> **Task statement**: Scan the listing for the word "knee", and copy out each line where it is found.

> **Record excerpts**:
+ + + +

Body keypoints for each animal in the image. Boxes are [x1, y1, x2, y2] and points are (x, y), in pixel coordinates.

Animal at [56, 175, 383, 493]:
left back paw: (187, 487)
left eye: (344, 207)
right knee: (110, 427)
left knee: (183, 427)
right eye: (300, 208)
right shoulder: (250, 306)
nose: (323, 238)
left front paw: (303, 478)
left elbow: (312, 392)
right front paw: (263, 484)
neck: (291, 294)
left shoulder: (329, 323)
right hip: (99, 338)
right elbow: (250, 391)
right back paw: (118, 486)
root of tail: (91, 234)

+ + + +

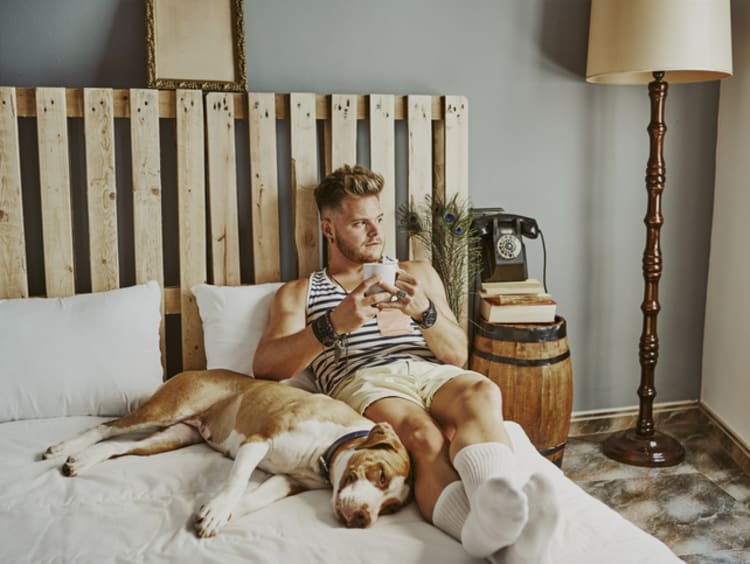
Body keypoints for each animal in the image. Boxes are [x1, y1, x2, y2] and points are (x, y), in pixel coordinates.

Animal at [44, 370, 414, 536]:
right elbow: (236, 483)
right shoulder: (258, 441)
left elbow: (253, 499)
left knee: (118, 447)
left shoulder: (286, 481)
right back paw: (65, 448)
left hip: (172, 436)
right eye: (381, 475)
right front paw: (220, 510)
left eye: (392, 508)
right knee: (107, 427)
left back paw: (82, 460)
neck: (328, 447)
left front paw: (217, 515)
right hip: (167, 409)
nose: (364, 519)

+ + + +

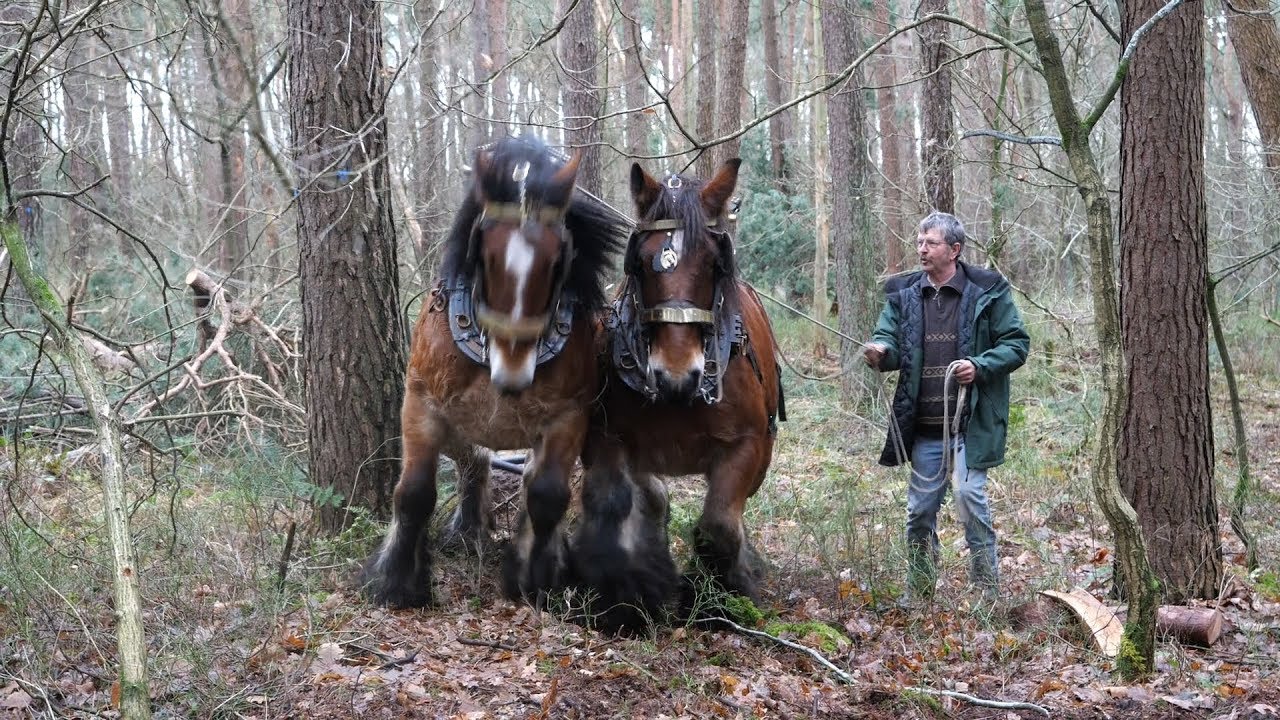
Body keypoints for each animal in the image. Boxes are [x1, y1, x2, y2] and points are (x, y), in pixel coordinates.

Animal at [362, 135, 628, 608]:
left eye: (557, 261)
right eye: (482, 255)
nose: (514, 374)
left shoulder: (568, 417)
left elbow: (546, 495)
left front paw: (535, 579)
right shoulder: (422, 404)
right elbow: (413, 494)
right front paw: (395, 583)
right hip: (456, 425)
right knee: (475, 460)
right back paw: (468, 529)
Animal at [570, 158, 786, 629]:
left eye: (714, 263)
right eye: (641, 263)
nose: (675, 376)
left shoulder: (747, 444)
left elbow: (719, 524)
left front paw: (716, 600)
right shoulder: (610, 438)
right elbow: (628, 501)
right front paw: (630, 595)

+ + + +

> **Result**:
right knee: (110, 427)
left knee: (183, 427)
left knee: (118, 447)
right knee: (107, 427)
right knee: (475, 460)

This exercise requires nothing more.